What did ASSU President David Gobaud know, and when did he know it? How does he excuse his ignorance on the matter?

One is left to wonder if ASSU President David Gobaud knew that his running mate was under review for an Honor Code violation. It is possible this was just a Thomas Eagleton situation where the VP candidate had not been thoroughly vetted. While that is better than the alternative (Messrs. Gobaud and de la Torre conspiring to deceive the electorate, rather than Mr. de la Torre acting alone), it is still problematic that Messrs. Gobaud and de la Torre did not have a close enough personal relationship before running together to share this sort of information. Mr. Gobaud tapped Mr. de la Torre to run because of his wide array of connections (everyone who knows Jay likes him, and he could basically deliver Sigma Nu) rather than a personal connection, and Mr. de la Torre cited a respected elder’s persuasion, widely believed to be outgoing ASSU Executive Jonny Dorsey. While it is exceedingly unlikely Mr. Gobaud will admit to knowing of Mr. de la Torre’s infractions–and he should certainly be granted the benefit of a doubt–that he didn’t know does not excuse him entirely. Regardless of what he says, the trust of this administration has been irrevocably breached and it would be worth continuing to investigate what Mr. Gobaud knew.

Was Mr. de la Torre attempting to use the Vice Presidential position to lessen his punishment?

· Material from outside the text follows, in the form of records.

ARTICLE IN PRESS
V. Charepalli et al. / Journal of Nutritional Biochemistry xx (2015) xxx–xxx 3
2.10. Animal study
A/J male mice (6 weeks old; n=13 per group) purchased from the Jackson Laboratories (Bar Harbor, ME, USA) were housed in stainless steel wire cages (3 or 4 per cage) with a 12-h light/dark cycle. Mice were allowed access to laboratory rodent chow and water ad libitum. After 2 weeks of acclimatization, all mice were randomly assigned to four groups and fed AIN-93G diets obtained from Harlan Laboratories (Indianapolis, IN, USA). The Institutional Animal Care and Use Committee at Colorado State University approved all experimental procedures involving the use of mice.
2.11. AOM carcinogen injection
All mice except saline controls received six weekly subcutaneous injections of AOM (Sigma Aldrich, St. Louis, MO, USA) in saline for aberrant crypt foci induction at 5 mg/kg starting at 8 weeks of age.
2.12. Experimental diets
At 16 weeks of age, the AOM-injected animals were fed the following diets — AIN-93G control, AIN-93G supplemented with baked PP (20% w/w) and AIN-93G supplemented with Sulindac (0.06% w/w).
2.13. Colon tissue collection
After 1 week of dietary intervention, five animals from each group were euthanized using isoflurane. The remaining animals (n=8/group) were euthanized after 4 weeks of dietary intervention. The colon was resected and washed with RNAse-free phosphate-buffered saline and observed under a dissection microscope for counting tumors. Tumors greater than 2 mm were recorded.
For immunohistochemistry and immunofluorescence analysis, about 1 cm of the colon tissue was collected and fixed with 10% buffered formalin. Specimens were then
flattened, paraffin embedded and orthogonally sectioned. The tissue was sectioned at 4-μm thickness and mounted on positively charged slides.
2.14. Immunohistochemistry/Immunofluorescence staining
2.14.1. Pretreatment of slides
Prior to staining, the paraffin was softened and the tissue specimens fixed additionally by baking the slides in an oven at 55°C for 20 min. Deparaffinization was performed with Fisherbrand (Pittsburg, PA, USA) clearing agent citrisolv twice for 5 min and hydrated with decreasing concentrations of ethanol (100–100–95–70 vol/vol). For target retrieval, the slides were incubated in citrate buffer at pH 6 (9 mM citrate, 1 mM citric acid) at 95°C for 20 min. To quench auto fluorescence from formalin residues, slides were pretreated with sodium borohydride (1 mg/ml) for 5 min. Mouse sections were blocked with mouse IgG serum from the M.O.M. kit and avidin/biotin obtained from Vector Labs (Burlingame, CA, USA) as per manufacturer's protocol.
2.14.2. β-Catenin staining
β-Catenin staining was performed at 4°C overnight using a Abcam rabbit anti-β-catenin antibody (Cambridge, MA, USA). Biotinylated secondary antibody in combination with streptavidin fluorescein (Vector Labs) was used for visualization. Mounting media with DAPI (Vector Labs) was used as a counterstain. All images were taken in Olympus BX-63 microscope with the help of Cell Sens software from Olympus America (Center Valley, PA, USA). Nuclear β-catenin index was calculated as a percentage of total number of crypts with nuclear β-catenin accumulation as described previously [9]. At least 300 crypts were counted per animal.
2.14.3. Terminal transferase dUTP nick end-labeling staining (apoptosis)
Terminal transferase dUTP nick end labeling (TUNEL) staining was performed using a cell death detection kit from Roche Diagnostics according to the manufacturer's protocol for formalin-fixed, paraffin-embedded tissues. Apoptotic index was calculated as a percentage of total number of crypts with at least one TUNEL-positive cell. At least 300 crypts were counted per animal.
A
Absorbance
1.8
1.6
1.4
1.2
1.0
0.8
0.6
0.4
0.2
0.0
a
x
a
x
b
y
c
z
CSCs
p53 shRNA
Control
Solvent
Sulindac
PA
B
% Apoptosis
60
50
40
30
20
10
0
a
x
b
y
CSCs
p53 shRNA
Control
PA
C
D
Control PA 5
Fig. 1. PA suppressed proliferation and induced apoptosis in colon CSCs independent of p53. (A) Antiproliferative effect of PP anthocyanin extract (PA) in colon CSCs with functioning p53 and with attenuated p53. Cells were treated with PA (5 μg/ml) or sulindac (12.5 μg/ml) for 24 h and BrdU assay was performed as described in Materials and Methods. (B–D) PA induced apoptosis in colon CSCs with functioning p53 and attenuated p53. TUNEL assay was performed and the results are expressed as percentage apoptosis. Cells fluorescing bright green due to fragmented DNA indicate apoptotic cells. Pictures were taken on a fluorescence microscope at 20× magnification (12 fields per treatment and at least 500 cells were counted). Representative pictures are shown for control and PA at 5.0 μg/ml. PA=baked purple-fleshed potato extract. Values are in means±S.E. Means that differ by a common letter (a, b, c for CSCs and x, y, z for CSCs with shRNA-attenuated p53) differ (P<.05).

This question has explosive implications, so conclusions should not be drawn hastily. The evidence for this contention is that Mr. de la Torre elected to run for ASSU Vice President despite his guilt in the matter at hand. Those convicted of Honor Code violations are given what is known as the standard sanction except in cases of extreme hardship, which is a very narrowly interpreted doctrine that generally only applies to international students who would lose their ability to return to the United States or students who would be left in a desperate financial situation. In a hearing over the summer, Mr. de la Torre was sentenced to the standard sanction, which in this case is a quarter suspension and 40 hours of community service. What is difficult to explain though, is Mr. de la Torre’s decision to appeal that sentence (which was confirmed this fall). Either he was unaware of the judicial affairs panel’s rules (presumably his judicial advisor provided guidance) or more disconcertingly he believed that if he were elected, those circumstances would mitigate his punishment. Mr. de la Torre needs to answer these questions. Mr. de la Torre also needs to be held to account for how he could claim that he was the best candidate for the job despite both his cheating and his concealing of it from the electorate. Mr. de la Torre’s apology did not adequately address his knowing deceit of the electorate.

What should be done?

As far as this goes, I don’t think we should go to a Pre-12th Amendment-style system where the President and VP are not elected together, but this incident is troubling. While it should not affect the agenda of the Gobaud administration, or the student government significantly, it is disappointing and embarrassing for our University, especially in light of the revelations in the last issue of the Review. If any of you have ideas for what to do, I’d be interested to hear it, but this seems like a case where nothing is the best action. The board of judicial affairs has dealt with Mr. de la Torre’s actions as they would any other student’s, barring further evidence of wrongdoing, that should be the end of it. Nor should students accused of Fundamental Standard or Honor Code violations be forbidden from running for election, or even forced to reveal that information to the electorate. Such accusations are private matters that do not require action unless there is a conviction. To blackball Mr. de la Torre before he had been convicted of anything would have done a greater disservice to the student body than his actions. Mr. de la Torre made the morally dubious decision to run, and he now has to deal with public embarrassment rather than a private one. Nevertheless, Gobaud / de la Torre won a fair election, and now we have to live with its actions, for better or worse.

All that said, I would like to commend Mr. de la Torre for coming clean in such a public forum. I’m sure that was not easy for him to do, and while he is correct to say that he owed it to the student body, it was still good of him to do so. Personally I wish him all the best. I have never heard anyone say a bad word about the man, and he has been very gracious the few times we’ve interacted. I hope that both Mr. de la Torre and Stanford University can move forward in a positive direction after this.